▶ [Activity]
Gather all lines in the entries below that include the word "خطيرة".

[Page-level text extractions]
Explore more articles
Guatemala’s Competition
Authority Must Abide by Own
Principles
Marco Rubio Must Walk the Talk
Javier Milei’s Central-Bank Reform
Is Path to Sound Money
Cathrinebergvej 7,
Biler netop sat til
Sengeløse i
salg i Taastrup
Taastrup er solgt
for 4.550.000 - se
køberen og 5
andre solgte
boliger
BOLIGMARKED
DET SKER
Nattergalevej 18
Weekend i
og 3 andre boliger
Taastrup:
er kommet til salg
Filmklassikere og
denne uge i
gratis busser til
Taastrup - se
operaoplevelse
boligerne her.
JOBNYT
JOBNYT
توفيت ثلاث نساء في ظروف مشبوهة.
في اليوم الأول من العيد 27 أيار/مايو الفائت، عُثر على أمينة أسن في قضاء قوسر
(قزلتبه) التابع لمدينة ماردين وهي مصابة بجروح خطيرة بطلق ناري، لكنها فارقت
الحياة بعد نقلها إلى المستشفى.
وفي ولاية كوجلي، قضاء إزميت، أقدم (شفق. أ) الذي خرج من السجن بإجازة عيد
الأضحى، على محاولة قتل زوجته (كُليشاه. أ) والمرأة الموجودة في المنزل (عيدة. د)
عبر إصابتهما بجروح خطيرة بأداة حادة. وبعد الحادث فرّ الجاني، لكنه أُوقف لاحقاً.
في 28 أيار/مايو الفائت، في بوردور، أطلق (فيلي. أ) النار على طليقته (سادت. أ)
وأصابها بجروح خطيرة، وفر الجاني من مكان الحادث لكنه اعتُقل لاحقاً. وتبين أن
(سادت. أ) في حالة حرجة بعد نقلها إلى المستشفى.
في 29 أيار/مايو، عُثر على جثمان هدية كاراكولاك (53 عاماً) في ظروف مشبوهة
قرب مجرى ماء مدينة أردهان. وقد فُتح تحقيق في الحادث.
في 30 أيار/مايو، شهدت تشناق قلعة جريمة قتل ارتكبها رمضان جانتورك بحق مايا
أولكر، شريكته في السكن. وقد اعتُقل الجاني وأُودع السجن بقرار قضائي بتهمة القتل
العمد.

▶ [Exercise answer]
(قزلتبه) التابع لمدينة ماردين وهي مصابة بجروح خطيرة بطلق ناري، لكنها فارقت
عبر إصابتهما بجروح خطيرة بأداة حادة. وبعد الحادث فرّ الجاني، لكنه أُوقف لاحقاً.
وأصابها بجروح خطيرة، وفر الجاني من مكان الحادث لكنه اعتُقل لاحقاً. وتبين أن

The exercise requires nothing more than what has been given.